» **Task brief**: Word for word, print the entries that follow.

The data section start

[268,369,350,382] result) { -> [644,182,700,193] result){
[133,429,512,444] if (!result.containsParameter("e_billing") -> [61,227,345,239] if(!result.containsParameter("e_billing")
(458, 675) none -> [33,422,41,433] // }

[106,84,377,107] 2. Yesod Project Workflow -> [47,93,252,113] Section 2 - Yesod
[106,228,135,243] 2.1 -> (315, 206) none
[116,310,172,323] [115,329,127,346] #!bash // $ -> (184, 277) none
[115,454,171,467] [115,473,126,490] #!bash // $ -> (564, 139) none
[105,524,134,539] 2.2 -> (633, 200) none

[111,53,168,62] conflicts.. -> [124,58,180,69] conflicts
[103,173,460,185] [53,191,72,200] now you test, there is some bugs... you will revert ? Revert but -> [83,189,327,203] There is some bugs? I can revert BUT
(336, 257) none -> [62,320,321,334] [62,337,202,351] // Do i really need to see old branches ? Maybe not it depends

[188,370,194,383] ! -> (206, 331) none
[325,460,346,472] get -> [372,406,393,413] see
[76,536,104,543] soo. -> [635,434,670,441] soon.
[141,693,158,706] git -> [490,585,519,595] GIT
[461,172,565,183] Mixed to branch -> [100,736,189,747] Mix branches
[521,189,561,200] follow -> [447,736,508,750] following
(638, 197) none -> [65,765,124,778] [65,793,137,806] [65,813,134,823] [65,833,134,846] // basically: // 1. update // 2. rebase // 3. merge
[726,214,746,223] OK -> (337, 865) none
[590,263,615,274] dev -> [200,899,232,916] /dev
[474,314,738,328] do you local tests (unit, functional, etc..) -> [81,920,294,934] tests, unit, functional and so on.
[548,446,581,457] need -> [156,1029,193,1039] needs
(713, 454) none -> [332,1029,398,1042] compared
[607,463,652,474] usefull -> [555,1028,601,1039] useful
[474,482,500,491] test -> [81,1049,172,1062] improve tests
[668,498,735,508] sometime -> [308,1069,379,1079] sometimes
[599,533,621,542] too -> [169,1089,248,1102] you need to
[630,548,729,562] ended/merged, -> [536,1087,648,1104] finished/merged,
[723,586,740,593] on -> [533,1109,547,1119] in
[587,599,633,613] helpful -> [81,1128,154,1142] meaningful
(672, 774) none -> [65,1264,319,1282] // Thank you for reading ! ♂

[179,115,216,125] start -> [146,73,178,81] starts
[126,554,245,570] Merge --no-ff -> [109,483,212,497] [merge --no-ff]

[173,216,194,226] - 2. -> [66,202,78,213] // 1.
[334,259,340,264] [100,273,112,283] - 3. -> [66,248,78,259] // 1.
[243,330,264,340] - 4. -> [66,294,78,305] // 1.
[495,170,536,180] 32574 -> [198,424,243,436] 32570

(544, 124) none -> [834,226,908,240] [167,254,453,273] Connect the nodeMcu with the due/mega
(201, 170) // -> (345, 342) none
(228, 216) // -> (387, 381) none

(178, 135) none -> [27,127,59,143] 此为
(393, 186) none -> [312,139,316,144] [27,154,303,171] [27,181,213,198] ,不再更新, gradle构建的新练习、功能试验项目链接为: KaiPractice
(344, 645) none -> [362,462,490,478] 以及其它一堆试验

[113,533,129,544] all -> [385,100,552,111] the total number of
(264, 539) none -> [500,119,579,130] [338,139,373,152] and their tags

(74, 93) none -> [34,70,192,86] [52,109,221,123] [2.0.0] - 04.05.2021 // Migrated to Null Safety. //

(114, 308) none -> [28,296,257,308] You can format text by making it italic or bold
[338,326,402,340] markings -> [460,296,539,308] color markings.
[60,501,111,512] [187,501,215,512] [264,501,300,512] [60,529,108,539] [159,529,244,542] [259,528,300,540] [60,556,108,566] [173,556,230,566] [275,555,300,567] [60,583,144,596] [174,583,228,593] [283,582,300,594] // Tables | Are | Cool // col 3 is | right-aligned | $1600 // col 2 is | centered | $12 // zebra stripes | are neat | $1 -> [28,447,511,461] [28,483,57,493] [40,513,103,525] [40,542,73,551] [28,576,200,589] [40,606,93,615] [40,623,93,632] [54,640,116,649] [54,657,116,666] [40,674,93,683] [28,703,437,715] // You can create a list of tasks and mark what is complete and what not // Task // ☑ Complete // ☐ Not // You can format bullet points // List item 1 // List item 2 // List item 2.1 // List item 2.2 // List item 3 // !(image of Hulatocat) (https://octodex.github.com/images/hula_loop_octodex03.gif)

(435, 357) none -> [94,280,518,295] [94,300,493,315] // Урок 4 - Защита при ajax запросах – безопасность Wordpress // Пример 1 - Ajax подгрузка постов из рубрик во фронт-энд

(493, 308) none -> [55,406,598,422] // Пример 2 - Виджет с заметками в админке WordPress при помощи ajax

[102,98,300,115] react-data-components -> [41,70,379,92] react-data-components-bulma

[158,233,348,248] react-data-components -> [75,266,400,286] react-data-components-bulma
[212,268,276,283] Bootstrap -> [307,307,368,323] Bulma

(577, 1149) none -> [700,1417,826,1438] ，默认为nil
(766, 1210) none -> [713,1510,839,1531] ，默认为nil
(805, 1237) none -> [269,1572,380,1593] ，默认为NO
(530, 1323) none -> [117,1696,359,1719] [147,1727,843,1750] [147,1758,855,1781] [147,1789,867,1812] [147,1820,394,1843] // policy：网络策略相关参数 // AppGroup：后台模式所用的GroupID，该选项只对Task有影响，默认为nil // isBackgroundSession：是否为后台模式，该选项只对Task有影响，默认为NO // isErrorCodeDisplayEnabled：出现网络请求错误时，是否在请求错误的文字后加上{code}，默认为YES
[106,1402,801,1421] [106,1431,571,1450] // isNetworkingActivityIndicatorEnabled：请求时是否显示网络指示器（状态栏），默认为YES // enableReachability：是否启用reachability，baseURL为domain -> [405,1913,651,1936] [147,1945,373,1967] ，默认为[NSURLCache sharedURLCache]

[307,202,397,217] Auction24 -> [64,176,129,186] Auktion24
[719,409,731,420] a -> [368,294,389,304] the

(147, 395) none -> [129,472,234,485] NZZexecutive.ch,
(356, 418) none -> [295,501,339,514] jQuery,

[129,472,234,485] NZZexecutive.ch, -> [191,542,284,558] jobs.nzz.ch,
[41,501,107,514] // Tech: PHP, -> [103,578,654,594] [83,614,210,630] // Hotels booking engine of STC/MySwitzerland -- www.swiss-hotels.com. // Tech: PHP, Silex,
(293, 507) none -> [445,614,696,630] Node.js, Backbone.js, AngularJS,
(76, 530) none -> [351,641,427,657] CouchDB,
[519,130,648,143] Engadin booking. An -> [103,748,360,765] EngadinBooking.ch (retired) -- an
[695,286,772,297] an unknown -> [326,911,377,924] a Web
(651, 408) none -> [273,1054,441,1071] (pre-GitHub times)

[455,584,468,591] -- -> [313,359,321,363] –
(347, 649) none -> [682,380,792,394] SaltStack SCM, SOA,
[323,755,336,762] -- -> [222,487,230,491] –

The data section end

» **Exercise answer**:
[268,369,350,382] result) { -> [644,182,700,193] result){
[133,429,512,444] if (!result.containsParameter("e_billing") -> [61,227,345,239] if(!result.containsParameter("e_billing")
(458, 675) none -> [33,422,41,433] // }

[106,84,377,107] 2. Yesod Project Workflow -> [47,93,252,113] Section 2 - Yesod
[106,228,135,243] 2.1 -> (315, 206) none
[116,310,172,323] [115,329,127,346] #!bash // $ -> (184, 277) none
[115,454,171,467] [115,473,126,490] #!bash // $ -> (564, 139) none
[105,524,134,539] 2.2 -> (633, 200) none

[111,53,168,62] conflicts.. -> [124,58,180,69] conflicts
[103,173,460,185] [53,191,72,200] now you test, there is some bugs... you will revert ? Revert but -> [83,189,327,203] There is some bugs? I can revert BUT
(336, 257) none -> [62,320,321,334] [62,337,202,351] // Do i really need to see old branches ? Maybe not it depends

[188,370,194,383] ! -> (206, 331) none
[325,460,346,472] get -> [372,406,393,413] see
[76,536,104,543] soo. -> [635,434,670,441] soon.
[141,693,158,706] git -> [490,585,519,595] GIT
[461,172,565,183] Mixed to branch -> [100,736,189,747] Mix branches
[521,189,561,200] follow -> [447,736,508,750] following
(638, 197) none -> [65,765,124,778] [65,793,137,806] [65,813,134,823] [65,833,134,846] // basically: // 1. update // 2. rebase // 3. merge
[726,214,746,223] OK -> (337, 865) none
[590,263,615,274] dev -> [200,899,232,916] /dev
[474,314,738,328] do you local tests (unit, functional, etc..) -> [81,920,294,934] tests, unit, functional and so on.
[548,446,581,457] need -> [156,1029,193,1039] needs
(713, 454) none -> [332,1029,398,1042] compared
[607,463,652,474] usefull -> [555,1028,601,1039] useful
[474,482,500,491] test -> [81,1049,172,1062] improve tests
[668,498,735,508] sometime -> [308,1069,379,1079] sometimes
[599,533,621,542] too -> [169,1089,248,1102] you need to
[630,548,729,562] ended/merged, -> [536,1087,648,1104] finished/merged,
[723,586,740,593] on -> [533,1109,547,1119] in
[587,599,633,613] helpful -> [81,1128,154,1142] meaningful
(672, 774) none -> [65,1264,319,1282] // Thank you for reading ! ♂

[179,115,216,125] start -> [146,73,178,81] starts
[126,554,245,570] Merge --no-ff -> [109,483,212,497] [merge --no-ff]

[173,216,194,226] - 2. -> [66,202,78,213] // 1.
[334,259,340,264] [100,273,112,283] - 3. -> [66,248,78,259] // 1.
[243,330,264,340] - 4. -> [66,294,78,305] // 1.
[495,170,536,180] 32574 -> [198,424,243,436] 32570

(544, 124) none -> [834,226,908,240] [167,254,453,273] Connect the nodeMcu with the due/mega
(201, 170) // -> (345, 342) none
(228, 216) // -> (387, 381) none

(178, 135) none -> [27,127,59,143] 此为
(393, 186) none -> [312,139,316,144] [27,154,303,171] [27,181,213,198] ,不再更新, gradle构建的新练习、功能试验项目链接为: KaiPractice
(344, 645) none -> [362,462,490,478] 以及其它一堆试验

[113,533,129,544] all -> [385,100,552,111] the total number of
(264, 539) none -> [500,119,579,130] [338,139,373,152] and their tags

(74, 93) none -> [34,70,192,86] [52,109,221,123] [2.0.0] - 04.05.2021 // Migrated to Null Safety. //

(114, 308) none -> [28,296,257,308] You can format text by making it italic or bold
[338,326,402,340] markings -> [460,296,539,308] color markings.
[60,501,111,512] [187,501,215,512] [264,501,300,512] [60,529,108,539] [159,529,244,542] [259,528,300,540] [60,556,108,566] [173,556,230,566] [275,555,300,567] [60,583,144,596] [174,583,228,593] [283,582,300,594] // Tables | Are | Cool // col 3 is | right-aligned | $1600 // col 2 is | centered | $12 // zebra stripes | are neat | $1 -> [28,447,511,461] [28,483,57,493] [40,513,103,525] [40,542,73,551] [28,576,200,589] [40,606,93,615] [40,623,93,632] [54,640,116,649] [54,657,116,666] [40,674,93,683] [28,703,437,715] // You can create a list of tasks and mark what is complete and what not // Task // ☑ Complete // ☐ Not // You can format bullet points // List item 1 // List item 2 // List item 2.1 // List item 2.2 // List item 3 // !(image of Hulatocat) (https://octodex.github.com/images/hula_loop_octodex03.gif)

(435, 357) none -> [94,280,518,295] [94,300,493,315] // Урок 4 - Защита при ajax запросах – безопасность Wordpress // Пример 1 - Ajax подгрузка постов из рубрик во фронт-энд

(493, 308) none -> [55,406,598,422] // Пример 2 - Виджет с заметками в админке WordPress при помощи ajax

[102,98,300,115] react-data-components -> [41,70,379,92] react-data-components-bulma

[158,233,348,248] react-data-components -> [75,266,400,286] react-data-components-bulma
[212,268,276,283] Bootstrap -> [307,307,368,323] Bulma

(577, 1149) none -> [700,1417,826,1438] ，默认为nil
(766, 1210) none -> [713,1510,839,1531] ，默认为nil
(805, 1237) none -> [269,1572,380,1593] ，默认为NO
(530, 1323) none -> [117,1696,359,1719] [147,1727,843,1750] [147,1758,855,1781] [147,1789,867,1812] [147,1820,394,1843] // policy：网络策略相关参数 // AppGroup：后台模式所用的GroupID，该选项只对Task有影响，默认为nil // isBackgroundSession：是否为后台模式，该选项只对Task有影响，默认为NO // isErrorCodeDisplayEnabled：出现网络请求错误时，是否在请求错误的文字后加上{code}，默认为YES
[106,1402,801,1421] [106,1431,571,1450] // isNetworkingActivityIndicatorEnabled：请求时是否显示网络指示器（状态栏），默认为YES // enableReachability：是否启用reachability，baseURL为domain -> [405,1913,651,1936] [147,1945,373,1967] ，默认为[NSURLCache sharedURLCache]

[307,202,397,217] Auction24 -> [64,176,129,186] Auktion24
[719,409,731,420] a -> [368,294,389,304] the

(147, 395) none -> [129,472,234,485] NZZexecutive.ch,
(356, 418) none -> [295,501,339,514] jQuery,

[129,472,234,485] NZZexecutive.ch, -> [191,542,284,558] jobs.nzz.ch,
[41,501,107,514] // Tech: PHP, -> [103,578,654,594] [83,614,210,630] // Hotels booking engine of STC/MySwitzerland -- www.swiss-hotels.com. // Tech: PHP, Silex,
(293, 507) none -> [445,614,696,630] Node.js, Backbone.js, AngularJS,
(76, 530) none -> [351,641,427,657] CouchDB,
[519,130,648,143] Engadin booking. An -> [103,748,360,765] EngadinBooking.ch (retired) -- an
[695,286,772,297] an unknown -> [326,911,377,924] a Web
(651, 408) none -> [273,1054,441,1071] (pre-GitHub times)

[455,584,468,591] -- -> [313,359,321,363] –
(347, 649) none -> [682,380,792,394] SaltStack SCM, SOA,
[323,755,336,762] -- -> [222,487,230,491] –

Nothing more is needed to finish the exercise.